• ACTION ITEM: Please copy every line of the data in which the string "down" appears.

• RECORDS PROVIDED:

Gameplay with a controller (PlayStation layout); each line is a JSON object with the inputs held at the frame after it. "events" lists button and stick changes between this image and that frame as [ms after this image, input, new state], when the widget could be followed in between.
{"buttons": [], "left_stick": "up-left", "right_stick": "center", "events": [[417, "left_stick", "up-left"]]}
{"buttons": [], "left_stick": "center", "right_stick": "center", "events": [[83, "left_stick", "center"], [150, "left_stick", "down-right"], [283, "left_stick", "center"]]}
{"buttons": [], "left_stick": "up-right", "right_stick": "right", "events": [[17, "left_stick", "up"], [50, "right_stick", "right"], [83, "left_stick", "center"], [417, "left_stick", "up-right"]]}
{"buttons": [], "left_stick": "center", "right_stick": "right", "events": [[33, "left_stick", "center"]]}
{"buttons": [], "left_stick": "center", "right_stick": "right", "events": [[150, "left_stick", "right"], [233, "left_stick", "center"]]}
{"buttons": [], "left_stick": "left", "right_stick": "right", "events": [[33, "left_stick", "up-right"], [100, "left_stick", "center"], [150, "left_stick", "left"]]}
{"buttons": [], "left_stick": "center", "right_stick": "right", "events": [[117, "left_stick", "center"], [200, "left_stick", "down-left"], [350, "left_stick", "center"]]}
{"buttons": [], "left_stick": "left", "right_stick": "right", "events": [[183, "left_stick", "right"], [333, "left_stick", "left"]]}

• TASK RESULT:
{"buttons": [], "left_stick": "center", "right_stick": "center", "events": [[83, "left_stick", "center"], [150, "left_stick", "down-right"], [283, "left_stick", "center"]]}
{"buttons": [], "left_stick": "center", "right_stick": "right", "events": [[117, "left_stick", "center"], [200, "left_stick", "down-left"], [350, "left_stick", "center"]]}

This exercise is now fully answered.